Exercise — Reproduce the records below word for word, starting with their first line and stopping after the line containing "संघस्थानाच्या", with both of those lines included.

^^^^^^^^

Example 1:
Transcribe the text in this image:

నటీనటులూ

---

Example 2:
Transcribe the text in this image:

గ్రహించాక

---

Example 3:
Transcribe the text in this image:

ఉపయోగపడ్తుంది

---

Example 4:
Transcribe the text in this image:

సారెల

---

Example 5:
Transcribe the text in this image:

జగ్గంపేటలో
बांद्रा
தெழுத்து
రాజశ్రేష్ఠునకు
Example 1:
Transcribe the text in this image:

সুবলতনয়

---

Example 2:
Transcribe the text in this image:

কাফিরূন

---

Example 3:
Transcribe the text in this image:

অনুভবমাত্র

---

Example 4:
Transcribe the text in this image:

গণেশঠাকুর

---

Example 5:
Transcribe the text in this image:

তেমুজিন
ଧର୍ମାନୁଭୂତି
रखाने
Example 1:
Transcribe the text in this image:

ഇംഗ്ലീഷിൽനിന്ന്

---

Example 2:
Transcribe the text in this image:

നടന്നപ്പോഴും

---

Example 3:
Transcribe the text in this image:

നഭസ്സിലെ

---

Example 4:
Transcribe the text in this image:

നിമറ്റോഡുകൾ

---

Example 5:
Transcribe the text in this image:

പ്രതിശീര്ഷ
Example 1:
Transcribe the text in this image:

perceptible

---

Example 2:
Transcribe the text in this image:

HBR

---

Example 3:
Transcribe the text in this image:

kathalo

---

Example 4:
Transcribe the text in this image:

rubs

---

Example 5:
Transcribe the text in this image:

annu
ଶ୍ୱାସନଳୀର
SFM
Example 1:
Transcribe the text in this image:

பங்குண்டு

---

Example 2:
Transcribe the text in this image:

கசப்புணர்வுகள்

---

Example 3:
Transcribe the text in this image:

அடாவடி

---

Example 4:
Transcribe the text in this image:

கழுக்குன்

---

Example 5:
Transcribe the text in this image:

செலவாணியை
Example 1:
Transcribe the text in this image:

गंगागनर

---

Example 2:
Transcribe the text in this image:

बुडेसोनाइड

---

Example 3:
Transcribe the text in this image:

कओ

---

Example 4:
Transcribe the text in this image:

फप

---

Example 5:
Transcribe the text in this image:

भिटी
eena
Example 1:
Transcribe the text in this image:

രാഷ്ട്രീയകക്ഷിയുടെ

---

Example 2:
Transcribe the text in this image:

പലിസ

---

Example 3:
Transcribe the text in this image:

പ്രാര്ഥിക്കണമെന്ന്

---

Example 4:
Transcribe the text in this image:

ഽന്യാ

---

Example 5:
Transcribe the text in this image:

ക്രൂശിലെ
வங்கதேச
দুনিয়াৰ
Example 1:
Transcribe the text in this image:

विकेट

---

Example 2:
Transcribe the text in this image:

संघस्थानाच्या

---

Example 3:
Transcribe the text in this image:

^^^^^^^^

Complete output —
Example 1:
Transcribe the text in this image:

నటీనటులూ

---

Example 2:
Transcribe the text in this image:

గ్రహించాక

---

Example 3:
Transcribe the text in this image:

ఉపయోగపడ్తుంది

---

Example 4:
Transcribe the text in this image:

సారెల

---

Example 5:
Transcribe the text in this image:

జగ్గంపేటలో
बांद्रा
தெழுத்து
రాజశ్రేష్ఠునకు
Example 1:
Transcribe the text in this image:

সুবলতনয়

---

Example 2:
Transcribe the text in this image:

কাফিরূন

---

Example 3:
Transcribe the text in this image:

অনুভবমাত্র

---

Example 4:
Transcribe the text in this image:

গণেশঠাকুর

---

Example 5:
Transcribe the text in this image:

তেমুজিন
ଧର୍ମାନୁଭୂତି
रखाने
Example 1:
Transcribe the text in this image:

ഇംഗ്ലീഷിൽനിന്ന്

---

Example 2:
Transcribe the text in this image:

നടന്നപ്പോഴും

---

Example 3:
Transcribe the text in this image:

നഭസ്സിലെ

---

Example 4:
Transcribe the text in this image:

നിമറ്റോഡുകൾ

---

Example 5:
Transcribe the text in this image:

പ്രതിശീര്ഷ
Example 1:
Transcribe the text in this image:

perceptible

---

Example 2:
Transcribe the text in this image:

HBR

---

Example 3:
Transcribe the text in this image:

kathalo

---

Example 4:
Transcribe the text in this image:

rubs

---

Example 5:
Transcribe the text in this image:

annu
ଶ୍ୱାସନଳୀର
SFM
Example 1:
Transcribe the text in this image:

பங்குண்டு

---

Example 2:
Transcribe the text in this image:

கசப்புணர்வுகள்

---

Example 3:
Transcribe the text in this image:

அடாவடி

---

Example 4:
Transcribe the text in this image:

கழுக்குன்

---

Example 5:
Transcribe the text in this image:

செலவாணியை
Example 1:
Transcribe the text in this image:

गंगागनर

---

Example 2:
Transcribe the text in this image:

बुडेसोनाइड

---

Example 3:
Transcribe the text in this image:

कओ

---

Example 4:
Transcribe the text in this image:

फप

---

Example 5:
Transcribe the text in this image:

भिटी
eena
Example 1:
Transcribe the text in this image:

രാഷ്ട്രീയകക്ഷിയുടെ

---

Example 2:
Transcribe the text in this image:

പലിസ

---

Example 3:
Transcribe the text in this image:

പ്രാര്ഥിക്കണമെന്ന്

---

Example 4:
Transcribe the text in this image:

ഽന്യാ

---

Example 5:
Transcribe the text in this image:

ക്രൂശിലെ
வங்கதேச
দুনিয়াৰ
Example 1:
Transcribe the text in this image:

विकेट

---

Example 2:
Transcribe the text in this image:

संघस्थानाच्या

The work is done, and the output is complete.